Interview avec le rappeur Green Montana pendant son enregistrement au Red Bull Studio.
© Linda Rachdi
Musique

En studio avec Green Montana

Quelques jours après la sortie de son EP « MELANCHOLIA 999 », le rappeur Green Montana pose ses valises au Red Bull Studio pour une semaine d’expérimentations musicales en toute décontraction.
Écrit par Ismaël Mereghetti
Temps de lecture estimé : 10 minutesPublié le
Après le froid et ténébreux « Alaska », album sorti fin octobre 2020, Green Montana poursuit son voyage artistique au sein d’un univers peuplé de voix retouchées, de toplines marmonnées et de lyrics enfumés. Un univers qu’il a su élargir avec l’EP « MELANCHOLIA 999 » et dont il envisage encore de repousser les limites. L’occasion d’embarquer avec le rappeur belge dans la salle du temps pour discuter de ses méthodes de création artistique.
Tu viens de sortir un nouvel EP, tu es même encore en promo. Tu arrives déjà à te mettre dans une énergie de création ?
Je suis tout le temps en création, je ne m’arrête jamais de chercher des trucs. Cette semaine dans le studio Red Bull je n’étais pas sous pression, j’étais accompagné d’un compositeur signé chez North, Lamsi, qui vient d’Amsterdam. On a développé une bonne alchimie, ce qui nous a permis d’essayer plein de choses. Il composait des instrus pendant que moi je complétais des bouts de morceaux existants ; dès que j’entendais de son côté des beats qui me plaisaient, je mettais en pause ce que je faisais, je trouvais une inspi et je partais dessus, pour une topline, quelques lignes de texte... On est partis dans tous les sens, en poussant des directions amorcées sur « MELANCHOLIA 999 ». On a travaillé une petite dizaine de morceaux entre lundi et vendredi, dont cinq titres complètement finis. C’est un rythme standard pour moi, quand je suis inspiré...
T’as besoin de travailler avec les beatmakers en studio ou tu préfères fonctionner à distance ?
Tout dépend de l’alchimie avec le beatmaker : si on ne se comprend pas parfaitement, on perd du temps. On va chercher ensemble, je vais essayer des trucs, faire des allers-retours avec lui en étant moyennement satisfait. Finalement, je gâche une après-midi alors que si j’avais ouvert 50 mails, j’aurais peut-être fait 10 sons…
Le producteur Lamsi et le rappeur Green Montana travaillent au Red Bull Studio.
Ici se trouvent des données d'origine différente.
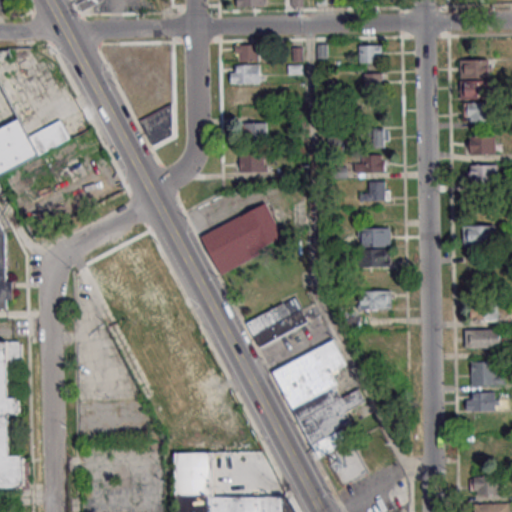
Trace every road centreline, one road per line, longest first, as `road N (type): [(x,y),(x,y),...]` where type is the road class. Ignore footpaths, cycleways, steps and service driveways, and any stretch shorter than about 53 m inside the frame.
road 1 (secondary): [(319,511),(46,0)]
road 2 (residential): [(0,32),(511,20)]
road 3 (residential): [(433,511),(422,0)]
road 4 (residential): [(61,253),(49,276),(53,511)]
road 5 (residential): [(192,0),(194,151),(151,197)]
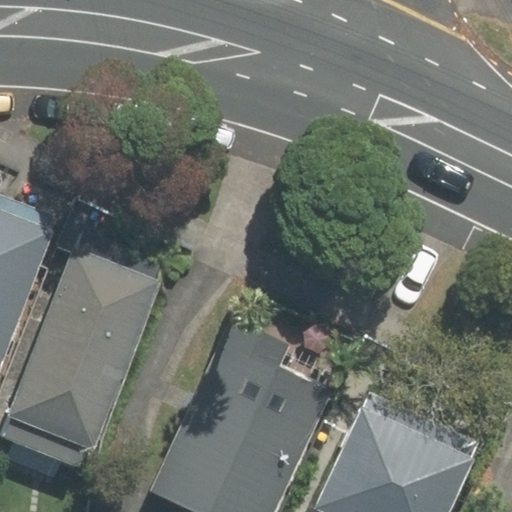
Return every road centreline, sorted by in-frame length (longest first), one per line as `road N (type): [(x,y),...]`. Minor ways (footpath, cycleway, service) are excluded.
road 1 (secondary): [(316,84),(108,21),(0,14)]
road 2 (secondary): [(511,174),(316,84)]
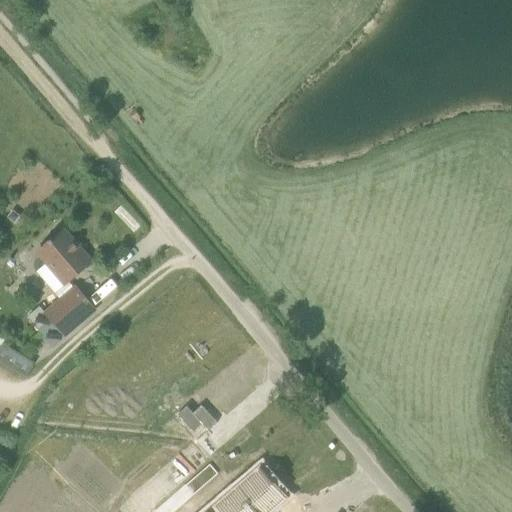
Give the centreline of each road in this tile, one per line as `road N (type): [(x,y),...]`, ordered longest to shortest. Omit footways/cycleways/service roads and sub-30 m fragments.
road 1 (unclassified): [(406,511),(90,143)]
road 2 (track): [(0,37),(90,143)]
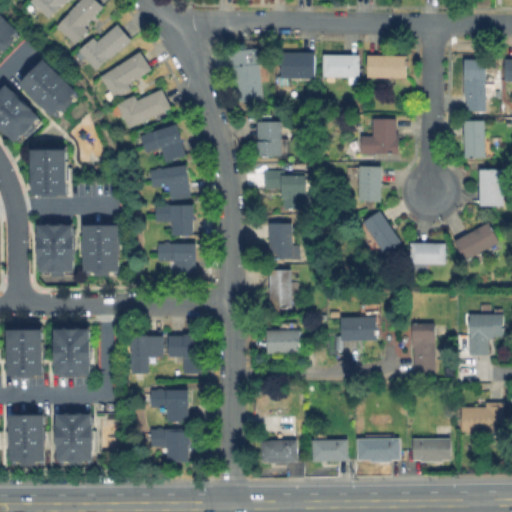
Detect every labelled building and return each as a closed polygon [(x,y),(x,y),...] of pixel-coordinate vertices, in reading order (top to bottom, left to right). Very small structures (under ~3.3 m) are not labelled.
[(67,0),(49,18),(31,0),(67,0)] [(90,28),(76,43),(57,25),(81,0),(99,0),(105,6),(87,25),(90,28)] [(0,13),(0,49),(1,51),(19,31),(0,13)] [(133,39),(96,69),(80,49),(95,36),(98,40),(120,23),(133,39)] [(259,47),(264,98),(241,101),(238,82),(235,82),(232,50),(259,47)] [(132,88),(116,98),(102,75),(141,51),(152,69),(129,83),(132,88)] [(316,52),(316,77),(282,77),(282,52),(316,52)] [(360,55),(360,76),(325,76),(325,54),(360,55)] [(407,55),(407,77),(368,76),(368,55),(407,55)] [(511,56),(502,57),(503,84),(511,84),(511,56)] [(78,92),(42,58),(18,83),(53,118),(78,92)] [(487,59),(487,110),(464,109),(465,58),(487,59)] [(40,118),(6,83),(0,88),(0,129),(13,143),(40,118)] [(164,88),(172,107),(129,127),(118,103),(136,94),(138,100),(164,88)] [(400,118),(399,154),(361,154),(362,134),(373,135),(373,117),(400,118)] [(486,119),(486,156),(465,157),(465,120),(486,119)] [(282,120),(283,154),(259,155),(258,121),(282,120)] [(137,134),(143,132),(143,131),(147,130),(148,131),(174,122),(180,139),(178,139),(183,154),(163,160),(159,145),(143,151),(137,134)] [(67,195),(66,148),(30,148),(31,195),(67,195)] [(147,168),(153,168),(153,166),(158,166),(158,167),(186,164),(188,181),(186,181),(188,196),(168,198),(166,183),(149,185),(147,168)] [(384,166),(382,200),(359,199),(361,165),(384,166)] [(504,168),(503,205),(480,204),(481,168),(504,168)] [(308,175),(307,193),(305,193),(305,209),(283,209),(283,187),(265,187),(265,169),(285,170),(285,175),(308,175)] [(153,203),(159,203),(159,202),(164,202),(164,203),(192,203),(192,220),(190,220),(190,235),(170,235),(170,220),(153,220),(153,203)] [(402,240),(385,252),(365,221),(382,210),(402,240)] [(500,240),(466,259),(455,240),(490,221),(500,240)] [(293,222),(293,258),(270,258),(270,222),(293,222)] [(72,223),(36,224),(37,271),(73,270),(72,223)] [(82,272),(117,271),(117,223),(81,224),(82,272)] [(156,241),(161,242),(161,240),(166,240),(166,242),(194,242),(194,259),(192,259),(192,274),(172,274),(172,259),(155,259),(156,241)] [(447,243),(446,263),(411,262),(411,242),(447,243)] [(292,268),(292,307),(270,307),(270,268),(292,268)] [(338,308),(338,317),(329,317),(329,308),(338,308)] [(378,308),(378,339),(343,340),(342,315),(366,315),(366,309),(378,308)] [(505,326),(505,338),(488,338),(488,353),(470,353),(471,314),(505,314),(505,326)] [(436,323),(435,370),(415,370),(415,346),(413,346),(414,323),(436,323)] [(6,329),(41,328),(42,374),(7,375),(6,329)] [(90,375),(90,328),(54,328),(54,375),(90,375)] [(301,328),(301,351),(268,352),(268,329),(301,328)] [(182,333),(182,334),(166,334),(166,342),(165,342),(165,346),(166,346),(166,355),(181,355),(181,372),(198,372),(198,365),(199,365),(199,361),(198,361),(198,334),(182,333)] [(146,334),(161,334),(161,342),(162,342),(162,346),(161,346),(161,355),(146,355),(146,372),(129,372),(129,365),(128,365),(128,361),(129,361),(129,334),(146,334)] [(186,388),(148,388),(149,406),(165,406),(166,420),(187,420),(186,388)] [(500,405),(500,438),(490,438),(491,431),(464,431),(464,405),(500,405)] [(8,414),(43,413),(43,459),(8,459),(8,414)] [(90,413),(54,413),(55,460),(91,460),(90,413)] [(186,460),(187,429),(151,428),(150,445),(164,446),(164,460),(186,460)] [(401,437),(401,459),(358,459),(358,437),(401,437)] [(348,438),(349,459),(314,460),(313,439),(348,438)] [(452,438),(451,459),(415,459),(414,438),(452,438)] [(298,439),(298,460),(262,460),(262,439),(298,439)]
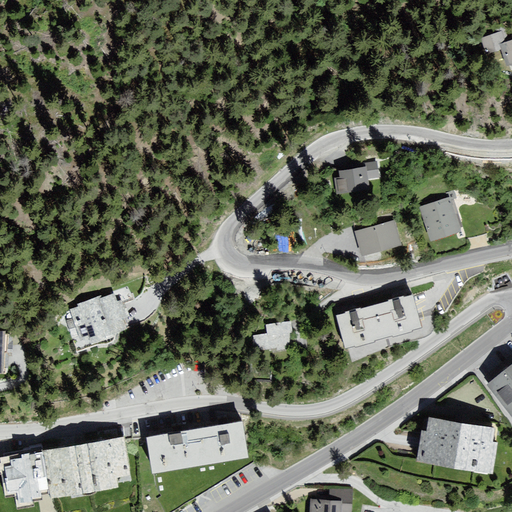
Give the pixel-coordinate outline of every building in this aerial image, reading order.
[(505,65),(511,63),(511,36),(508,37),(506,29),(484,36),(487,52),(502,49),(505,65)] [(363,189),(362,171),(332,172),(333,190),(363,189)] [(423,245),(461,235),(452,199),(414,208),(423,245)] [(400,245),(394,220),(350,231),(356,258),(400,245)] [(60,308),(71,355),(127,336),(118,305),(132,300),(127,286),(60,308)] [(333,350),(418,328),(410,295),(324,317),(333,350)] [(288,349),(286,325),(258,327),(259,337),(245,338),(246,353),(288,349)] [(503,421),(511,415),(511,356),(477,385),(503,421)] [(490,480),(496,446),(488,445),(490,432),(414,418),(406,464),(490,480)] [(246,454),(241,423),(187,431),(191,462),(246,454)] [(142,469),(191,462),(187,431),(137,438),(142,469)] [(33,452),(38,502),(133,486),(125,437),(33,452)] [(38,502),(33,452),(0,457),(0,494),(3,494),(5,507),(38,502)] [(348,511),(350,491),(326,490),(325,501),(307,500),(305,511),(348,511)]
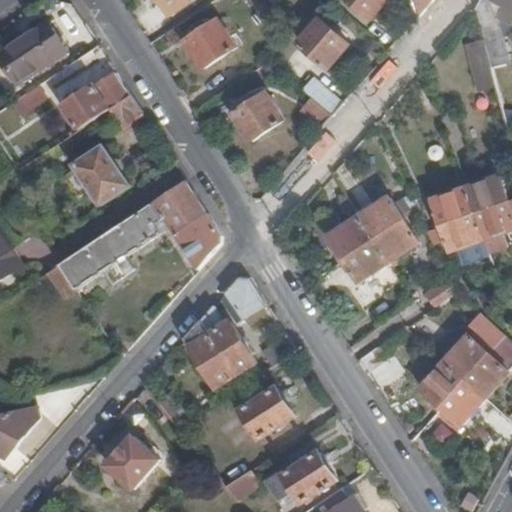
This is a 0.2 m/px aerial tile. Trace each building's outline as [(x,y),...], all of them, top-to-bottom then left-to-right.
[(162,0),(174,17),(194,3),(192,0),(162,0)] [(350,0),(373,20),(390,0),(350,0)] [(415,0),(420,18),(436,0),(415,0)] [(497,0),(481,0),(476,11),(484,41),(490,65),(510,59),(503,36),(498,14),(503,3),(497,0)] [(511,0),(497,0),(503,3),(498,14),(503,36),(511,19),(511,0)] [(323,20),(303,44),(331,69),(352,45),(323,20)] [(194,39),(217,62),(239,48),(220,21),(194,39)] [(68,52),(48,22),(0,54),(0,57),(19,85),(68,52)] [(207,70),(217,62),(194,39),(189,43),(207,70)] [(484,41),(467,46),(475,75),(492,70),(490,65),(484,41)] [(61,101),(115,74),(108,61),(54,89),(61,101)] [(276,75),(280,69),(272,61),(263,68),(267,76),(276,75)] [(492,70),(475,75),(480,94),(497,89),(492,70)] [(133,99),(118,76),(97,90),(96,89),(65,109),(81,133),(133,99)] [(334,116),(345,103),(316,77),(305,90),(313,98),(334,116)] [(48,100),(40,88),(14,105),(22,117),(48,100)] [(258,104),(281,124),(286,120),(267,93),(258,104)] [(323,129),(334,116),(313,98),(303,110),(323,129)] [(133,99),(81,133),(22,172),(27,178),(102,128),(113,131),(122,125),(125,130),(145,117),(133,99)] [(255,144),(281,124),(258,104),(237,117),(255,144)] [(133,189),(106,150),(77,169),(103,209),(133,189)] [(502,175),(467,188),(476,215),(511,202),(510,195),(502,175)] [(173,230),(201,273),(223,248),(224,239),(188,184),(62,268),(78,293),(103,277),(112,289),(136,274),(127,260),(164,236),(158,227),(167,221),(173,230)] [(476,215),(467,188),(435,199),(442,219),(444,226),(476,215)] [(344,254),(347,259),(377,239),(362,217),(349,197),(339,204),(342,210),(353,223),(346,228),(333,236),(344,254)] [(362,217),(377,239),(406,220),(403,215),(391,198),(362,217)] [(476,215),(485,240),(511,230),(511,202),(476,215)] [(353,223),(342,210),(337,213),(346,228),(353,223)] [(444,226),(446,232),(454,252),(485,240),(476,215),(444,226)] [(436,221),(438,228),(444,226),(442,219),(436,221)] [(377,239),(392,262),(421,242),(409,224),(406,220),(377,239)] [(164,236),(173,230),(167,221),(158,227),(164,236)] [(0,285),(25,269),(0,229),(0,285)] [(362,281),(392,262),(377,239),(347,259),(350,263),(362,281)] [(62,268),(37,285),(53,309),(78,293),(62,268)] [(323,275),(314,281),(317,286),(326,281),(323,275)] [(242,276),(223,297),(239,321),(268,302),(252,278),(242,276)] [(429,292),(438,307),(457,292),(451,278),(429,292)] [(215,308),(203,320),(245,384),(261,374),(255,365),(259,363),(256,359),(231,319),(224,322),(215,308)] [(203,320),(187,339),(218,388),(222,386),(228,394),(245,384),(203,320)] [(468,381),(492,354),(487,350),(471,336),(448,362),(468,381)] [(255,365),(261,374),(298,350),(290,337),(256,359),(259,363),(255,365)] [(511,365),(511,341),(507,337),(495,350),(492,354),(468,381),(488,399),(511,371),(509,369),(511,365)] [(361,360),(369,373),(390,358),(382,346),(361,360)] [(492,354),(495,350),(491,346),(487,350),(492,354)] [(439,403),(444,408),(468,381),(448,362),(423,389),(439,403)] [(444,408),(448,411),(464,426),(479,409),(488,399),(468,381),(444,408)] [(280,388),(245,410),(262,437),(297,415),(280,388)] [(172,390),(160,399),(179,426),(192,417),(172,390)] [(0,411),(0,465),(44,417),(36,401),(0,411)] [(435,407),(440,412),(444,408),(439,403),(435,407)] [(126,432),(119,441),(125,447),(108,465),(134,488),(161,458),(134,435),(133,437),(126,432)] [(284,467),(267,478),(281,498),(294,491),(302,503),(339,479),(321,451),(288,472),(284,467)] [(262,485),(251,469),(226,486),(237,500),(262,485)] [(17,482),(0,472),(0,490),(3,487),(18,482),(17,482)] [(308,511),(330,511),(351,497),(344,487),(308,511)] [(351,497),(330,511),(367,511),(355,495),(351,497)]
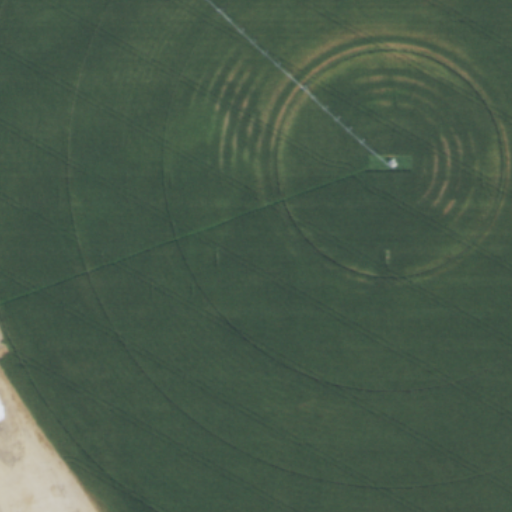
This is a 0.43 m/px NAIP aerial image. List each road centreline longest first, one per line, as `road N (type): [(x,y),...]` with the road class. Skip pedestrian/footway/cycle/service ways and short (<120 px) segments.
road 1 (track): [(511,338),(89,337),(0,356)]
road 2 (track): [(0,387),(63,511)]
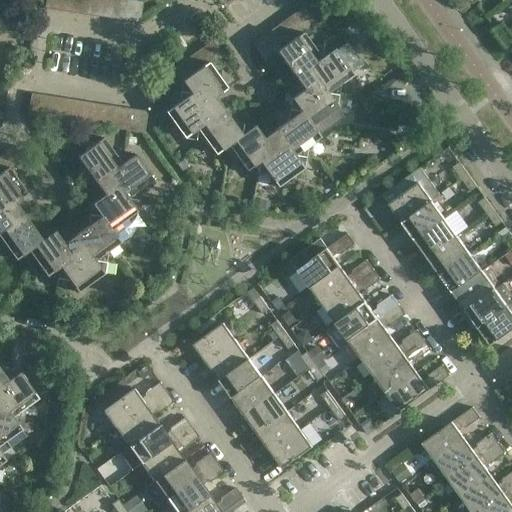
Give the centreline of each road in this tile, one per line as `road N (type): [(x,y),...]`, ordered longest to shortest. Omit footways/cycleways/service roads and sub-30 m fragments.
road 1 (residential): [(511,186),(378,0)]
road 2 (residential): [(293,511),(472,383)]
road 3 (residential): [(472,383),(352,217)]
road 4 (residential): [(270,511),(158,357)]
road 5 (residential): [(139,35),(129,97),(32,82)]
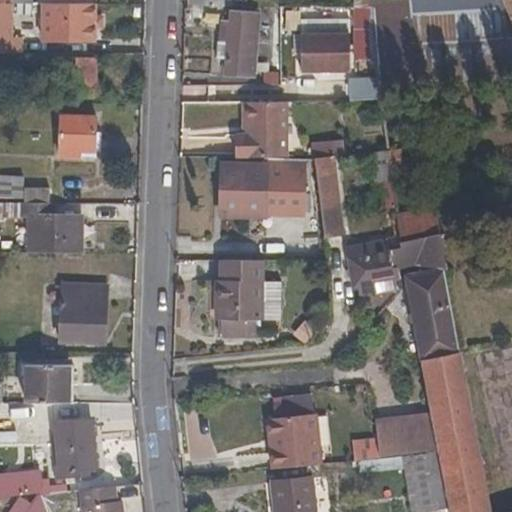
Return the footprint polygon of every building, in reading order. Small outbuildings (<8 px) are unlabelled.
[(354,0),(355,10),(375,10),(374,0),(354,0)] [(381,89),(417,86),(409,0),(374,0),(375,10),(376,40),(380,83),(381,89)] [(511,24),(502,0),(409,0),(417,86),(482,80),(511,69),(511,24)] [(511,0),(502,0),(511,24),(511,0)] [(8,38),(8,4),(0,4),(0,54),(5,54),(20,54),(22,54),(22,39),(8,38)] [(43,4),(43,41),(94,41),(95,29),(95,17),(95,4),(43,4)] [(256,79),(261,14),(231,11),(229,23),(221,22),(219,41),(228,42),(224,77),(256,79)] [(301,33),(300,11),(285,12),(286,34),(301,33)] [(348,71),(349,35),(300,35),(300,71),(348,71)] [(96,95),(97,60),(62,59),(61,85),(75,85),(76,94),(96,95)] [(380,83),(354,84),(354,101),(382,100),(381,89),(380,83)] [(61,103),(61,94),(42,94),(42,103),(61,103)] [(293,101),(252,102),(252,137),(243,137),(243,159),(292,160),(293,101)] [(96,133),(96,118),(61,117),(61,158),(103,158),(103,133),(96,133)] [(345,157),(343,143),(316,145),(317,160),(335,158),(345,157)] [(391,173),(392,182),(401,181),(400,169),(405,168),(402,149),(389,151),(389,152),(391,173)] [(374,175),(391,173),(389,152),(371,154),(374,175)] [(317,160),(314,160),(325,239),(345,236),(335,158),(317,160)] [(222,216),(266,217),(266,167),(223,166),(222,216)] [(25,188),(25,176),(0,175),(0,198),(25,199),(25,188)] [(25,204),(51,204),(51,189),(25,188),(25,199),(25,204)] [(83,218),(61,217),(61,204),(51,204),(25,204),(0,203),(0,217),(28,218),(28,255),(83,255),(83,218)] [(441,235),(435,207),(397,214),(401,242),(441,235)] [(441,235),(401,242),(402,248),(403,258),(405,277),(443,269),(447,268),(441,235)] [(403,258),(402,248),(367,255),(365,243),(346,247),(353,290),(358,289),(359,298),(378,294),(380,303),(396,285),(394,267),(403,258)] [(265,261),(221,261),(221,282),(217,282),(216,320),(221,321),(220,338),(256,338),(257,321),(282,321),(283,282),(265,282),(265,261)] [(405,283),(420,360),(422,360),(459,354),(443,269),(405,277),(405,283)] [(107,346),(109,286),(64,284),(61,344),(107,346)] [(452,509),(452,511),(511,511),(509,511),(490,511),(462,353),(459,354),(422,360),(434,420),(441,453),(452,509)] [(70,404),(70,366),(24,365),(24,372),(27,372),(27,404),(70,404)] [(272,470),(322,465),(316,415),(271,420),(275,449),(270,450),(272,470)] [(434,420),(374,426),(379,459),(403,457),(441,453),(434,420)] [(98,469),(93,421),(55,425),(61,477),(68,476),(68,471),(98,469)] [(22,431),(0,433),(0,445),(23,442),(22,431)] [(403,457),(405,469),(414,511),(438,511),(452,509),(441,453),(403,457)] [(379,459),(361,461),(362,474),(405,469),(403,457),(379,459)] [(316,511),(313,480),(272,484),(275,511),(316,511)] [(117,487),(79,491),(81,511),(125,511),(125,502),(119,502),(117,487)] [(27,511),(39,495),(19,497),(9,511),(27,511)]
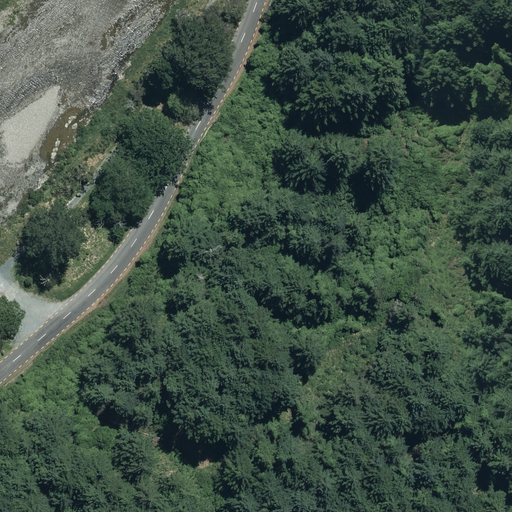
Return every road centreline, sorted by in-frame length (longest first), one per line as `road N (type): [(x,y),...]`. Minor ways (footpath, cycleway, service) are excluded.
road 1 (unclassified): [(0,372),(92,292),(135,240),(257,0)]
road 2 (track): [(0,274),(97,176),(217,0)]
Le rappeur Green Montana et le producteur Lamsi au Red Bull Studio

© Linda Rachdi

Qu’est-ce que t’a apporté concrètement le studio Red Bull ?
Déjà du Red Bull à volonté ! [rires] Je n’étais jamais venu ici, ça m’intéressait de travailler dans un studio plus grand, dans un beau cadre, pour l’expérience : rencontrer de nouveaux ingénieurs du son, être loin de la maison, ça aère l’esprit. J’ai l’habitude de travailler essentiellement chez moi. Le home studio, c’est la solution de facilité : je n’ai aucune pression des horaires, je ne suis pas obligé de produire dans un temps imparti. Et si un truc me passe par la tête, je peux l’exploiter directement, à n’importe quelle heure du jour ou de la nuit. Ce qui m’offre la possibilité de faire tout le temps du son. D’autant que je suis un solitaire, je m’enregistre tout seul, pour davantage de spontanéité.
À quoi ressemblent tes sessions d’enregistrement ? Comment tu procèdes ?
J’ai complètement changé ma façon d’enregistrer ces six derniers mois. Je n’écris plus : je me mets derrière le micro, je prépare une topline inspirée par le son et je la remplis avec les mots qui me viennent et qui sonnent bien. Pareil pour les couplets en général, je les pose bloc par bloc, comme un puzzle. En réécoutant l’ensemble, je déplace des parties, j’agence différemment, etc.
Ça faisait un moment que je voulais tenter de travailler comme ça. Et puis pendant le confinement, je n’avais que ça à faire, donc je me suis lancé. Les premiers sons étaient très bizarres [rires]. Petit à petit, ça a commencé à donner quelque chose, j’ai envoyé à mon équipe, ils ont validé, donc j’ai continué à creuser cette méthode.
La validation de ton équipe est primordiale ou tu te fies davantage à ton instinct ?
J’ai besoin que ça soit validé à chaque fois, à tel point que si je kiffe un son et que mes gars ne cautionnent pas, je cesse instantanément de l’aimer. Je vais me dire « ah en fait il est tuba ». Et à l’inverse, quasiment tout le temps, ce sont mes potes qui me signalent que tel ou tel morceau est cool et qu’il faut le sortir. Et ils se trompent rarement.
Tu as donc besoin d’être très entouré pour la direction artistique ?
Je ne réécoute pas vraiment les sons que je fais. Ce sont mes frérots qui sont là pour avoir le recul, qui donnent leur avis pour m’aiguiller. Sinon je fais n’importe quoi ! Ma force réside dans les gens qui m’entourent. C’est le cas avec Booba, qui me délivre beaucoup de conseils sur la direction artistique, puisque je ne suis pas assez objectif sur ma musique. Je peux aussi compter sur Isha qui écoute tout, Six (D.A du label North), Stan mon manageur, mes potes…
Même si je suis productif, je garde beaucoup de choses pour moi, je ne leur envoie pas l’intégralité de ce que j’enregistre. Il y a des trucs que je ne vais peut-être pas assumer, je préfère garder ça au chaud.
Qu’est-ce qui n’est pas assumable ?
Parfois je vais trop loin dans des expérimentations de son. Récemment, j’ai fait un son aigu à fond, toutes les notes sont trop aiguës. Personne n’est au courant. Ça sonne bizarre là, mais si je le retravaille, ça peut donner un truc... C’est une technique que j’adopte de plus en plus, le fait de revenir sur des morceaux, de les terminer, d’ajouter quelques mesures. Avant je détestais ça, il fallait systématiquement aller de l’avant.
Le rappeur Green Montana en plein enregistrement au Red Bull Studio.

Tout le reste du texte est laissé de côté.